## Start

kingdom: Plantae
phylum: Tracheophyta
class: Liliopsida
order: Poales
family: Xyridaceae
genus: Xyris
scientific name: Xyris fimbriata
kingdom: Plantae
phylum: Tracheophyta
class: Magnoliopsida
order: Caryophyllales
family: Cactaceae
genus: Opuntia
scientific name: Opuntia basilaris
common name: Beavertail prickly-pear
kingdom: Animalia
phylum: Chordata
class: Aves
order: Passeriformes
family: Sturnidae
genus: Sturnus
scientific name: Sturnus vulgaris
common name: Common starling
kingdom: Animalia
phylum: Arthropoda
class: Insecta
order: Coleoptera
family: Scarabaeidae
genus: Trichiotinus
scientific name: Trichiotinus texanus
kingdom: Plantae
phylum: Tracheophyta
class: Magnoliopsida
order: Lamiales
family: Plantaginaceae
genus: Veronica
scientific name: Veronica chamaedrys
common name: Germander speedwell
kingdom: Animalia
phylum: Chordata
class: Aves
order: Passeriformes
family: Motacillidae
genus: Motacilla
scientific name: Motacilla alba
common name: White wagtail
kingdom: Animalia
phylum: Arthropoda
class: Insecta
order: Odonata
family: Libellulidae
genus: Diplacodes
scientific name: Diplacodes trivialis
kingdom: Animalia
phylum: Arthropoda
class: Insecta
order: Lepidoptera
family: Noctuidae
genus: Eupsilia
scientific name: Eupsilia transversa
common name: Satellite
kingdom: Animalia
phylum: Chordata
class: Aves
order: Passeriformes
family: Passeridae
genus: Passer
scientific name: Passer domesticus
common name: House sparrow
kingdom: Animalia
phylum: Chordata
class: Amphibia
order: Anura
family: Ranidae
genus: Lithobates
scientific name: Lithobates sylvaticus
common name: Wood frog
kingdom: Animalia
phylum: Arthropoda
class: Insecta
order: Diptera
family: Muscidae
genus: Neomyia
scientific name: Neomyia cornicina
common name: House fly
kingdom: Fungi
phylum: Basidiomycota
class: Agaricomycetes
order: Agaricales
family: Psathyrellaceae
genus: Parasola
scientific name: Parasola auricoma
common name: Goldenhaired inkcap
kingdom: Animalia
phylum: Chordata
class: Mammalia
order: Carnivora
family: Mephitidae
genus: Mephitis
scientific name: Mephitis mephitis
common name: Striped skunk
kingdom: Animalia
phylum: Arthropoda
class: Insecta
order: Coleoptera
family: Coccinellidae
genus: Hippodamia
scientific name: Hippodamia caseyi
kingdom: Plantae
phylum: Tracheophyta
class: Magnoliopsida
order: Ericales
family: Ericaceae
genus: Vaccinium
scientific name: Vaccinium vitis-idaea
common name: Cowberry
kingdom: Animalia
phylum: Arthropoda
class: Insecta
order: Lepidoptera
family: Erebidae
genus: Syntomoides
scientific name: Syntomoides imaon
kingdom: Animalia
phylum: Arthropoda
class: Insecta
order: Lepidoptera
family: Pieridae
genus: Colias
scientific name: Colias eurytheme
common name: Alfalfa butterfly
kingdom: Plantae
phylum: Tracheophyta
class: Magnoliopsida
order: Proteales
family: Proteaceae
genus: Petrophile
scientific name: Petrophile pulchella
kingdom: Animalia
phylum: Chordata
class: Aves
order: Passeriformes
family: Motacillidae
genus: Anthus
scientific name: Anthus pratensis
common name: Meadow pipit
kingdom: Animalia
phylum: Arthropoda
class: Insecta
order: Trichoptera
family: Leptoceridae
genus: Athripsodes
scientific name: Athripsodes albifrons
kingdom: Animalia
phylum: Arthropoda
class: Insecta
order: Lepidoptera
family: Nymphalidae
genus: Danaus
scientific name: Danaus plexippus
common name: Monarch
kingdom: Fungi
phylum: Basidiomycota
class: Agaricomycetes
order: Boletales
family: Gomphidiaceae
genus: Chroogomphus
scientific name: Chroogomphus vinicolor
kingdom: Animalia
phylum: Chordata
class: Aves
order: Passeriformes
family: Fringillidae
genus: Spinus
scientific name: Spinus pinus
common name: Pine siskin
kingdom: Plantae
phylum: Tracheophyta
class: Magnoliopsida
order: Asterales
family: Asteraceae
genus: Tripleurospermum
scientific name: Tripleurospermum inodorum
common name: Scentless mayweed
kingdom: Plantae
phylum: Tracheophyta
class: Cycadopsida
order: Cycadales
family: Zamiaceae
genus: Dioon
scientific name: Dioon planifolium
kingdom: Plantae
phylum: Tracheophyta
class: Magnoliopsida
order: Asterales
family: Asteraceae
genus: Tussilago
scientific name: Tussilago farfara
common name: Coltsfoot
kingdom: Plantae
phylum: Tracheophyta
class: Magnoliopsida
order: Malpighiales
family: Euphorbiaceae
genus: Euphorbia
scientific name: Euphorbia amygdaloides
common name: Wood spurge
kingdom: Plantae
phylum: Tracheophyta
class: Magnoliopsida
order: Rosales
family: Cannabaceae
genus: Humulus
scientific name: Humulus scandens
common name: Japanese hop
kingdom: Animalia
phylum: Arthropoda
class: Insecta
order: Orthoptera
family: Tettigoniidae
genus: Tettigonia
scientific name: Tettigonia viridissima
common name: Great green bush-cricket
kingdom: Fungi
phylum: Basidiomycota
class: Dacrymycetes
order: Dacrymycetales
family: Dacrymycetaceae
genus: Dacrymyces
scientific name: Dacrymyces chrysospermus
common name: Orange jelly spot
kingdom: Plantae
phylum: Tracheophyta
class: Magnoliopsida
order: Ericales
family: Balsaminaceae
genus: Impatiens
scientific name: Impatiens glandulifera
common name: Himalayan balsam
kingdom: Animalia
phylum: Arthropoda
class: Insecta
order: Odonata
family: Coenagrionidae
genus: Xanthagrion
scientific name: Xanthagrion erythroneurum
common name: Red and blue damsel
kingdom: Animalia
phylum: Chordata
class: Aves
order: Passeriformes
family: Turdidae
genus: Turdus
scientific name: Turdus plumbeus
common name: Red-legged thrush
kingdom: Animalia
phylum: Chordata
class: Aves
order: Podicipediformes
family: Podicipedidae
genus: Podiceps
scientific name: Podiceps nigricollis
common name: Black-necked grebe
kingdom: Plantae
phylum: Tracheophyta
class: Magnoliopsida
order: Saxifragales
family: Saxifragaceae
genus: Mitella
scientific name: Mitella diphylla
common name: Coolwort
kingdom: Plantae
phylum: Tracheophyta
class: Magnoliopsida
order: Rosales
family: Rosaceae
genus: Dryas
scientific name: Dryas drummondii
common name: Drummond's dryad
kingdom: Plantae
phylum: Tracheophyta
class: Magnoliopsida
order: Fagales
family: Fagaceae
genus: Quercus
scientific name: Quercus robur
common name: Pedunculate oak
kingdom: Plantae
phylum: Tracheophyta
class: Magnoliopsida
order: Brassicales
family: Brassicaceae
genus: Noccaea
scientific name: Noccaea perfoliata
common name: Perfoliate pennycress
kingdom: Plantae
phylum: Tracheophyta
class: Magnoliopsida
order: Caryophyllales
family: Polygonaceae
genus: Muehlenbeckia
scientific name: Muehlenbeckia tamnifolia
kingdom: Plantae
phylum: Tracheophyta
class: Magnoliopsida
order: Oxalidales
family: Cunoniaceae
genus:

## End

• **Problem statement**: Reproduce verbatim the lines between the line containing "scientific name: Vaccinium vitis-idaea" and the line containing "scientific name: Dioon planifolium", inclusive, and nothing else.

• **Answer for this exercise**:
scientific name: Vaccinium vitis-idaea
common name: Cowberry
kingdom: Animalia
phylum: Arthropoda
class: Insecta
order: Lepidoptera
family: Erebidae
genus: Syntomoides
scientific name: Syntomoides imaon
kingdom: Animalia
phylum: Arthropoda
class: Insecta
order: Lepidoptera
family: Pieridae
genus: Colias
scientific name: Colias eurytheme
common name: Alfalfa butterfly
kingdom: Plantae
phylum: Tracheophyta
class: Magnoliopsida
order: Proteales
family: Proteaceae
genus: Petrophile
scientific name: Petrophile pulchella
kingdom: Animalia
phylum: Chordata
class: Aves
order: Passeriformes
family: Motacillidae
genus: Anthus
scientific name: Anthus pratensis
common name: Meadow pipit
kingdom: Animalia
phylum: Arthropoda
class: Insecta
order: Trichoptera
family: Leptoceridae
genus: Athripsodes
scientific name: Athripsodes albifrons
kingdom: Animalia
phylum: Arthropoda
class: Insecta
order: Lepidoptera
family: Nymphalidae
genus: Danaus
scientific name: Danaus plexippus
common name: Monarch
kingdom: Fungi
phylum: Basidiomycota
class: Agaricomycetes
order: Boletales
family: Gomphidiaceae
genus: Chroogomphus
scientific name: Chroogomphus vinicolor
kingdom: Animalia
phylum: Chordata
class: Aves
order: Passeriformes
family: Fringillidae
genus: Spinus
scientific name: Spinus pinus
common name: Pine siskin
kingdom: Plantae
phylum: Tracheophyta
class: Magnoliopsida
order: Asterales
family: Asteraceae
genus: Tripleurospermum
scientific name: Tripleurospermum inodorum
common name: Scentless mayweed
kingdom: Plantae
phylum: Tracheophyta
class: Cycadopsida
order: Cycadales
family: Zamiaceae
genus: Dioon
scientific name: Dioon planifolium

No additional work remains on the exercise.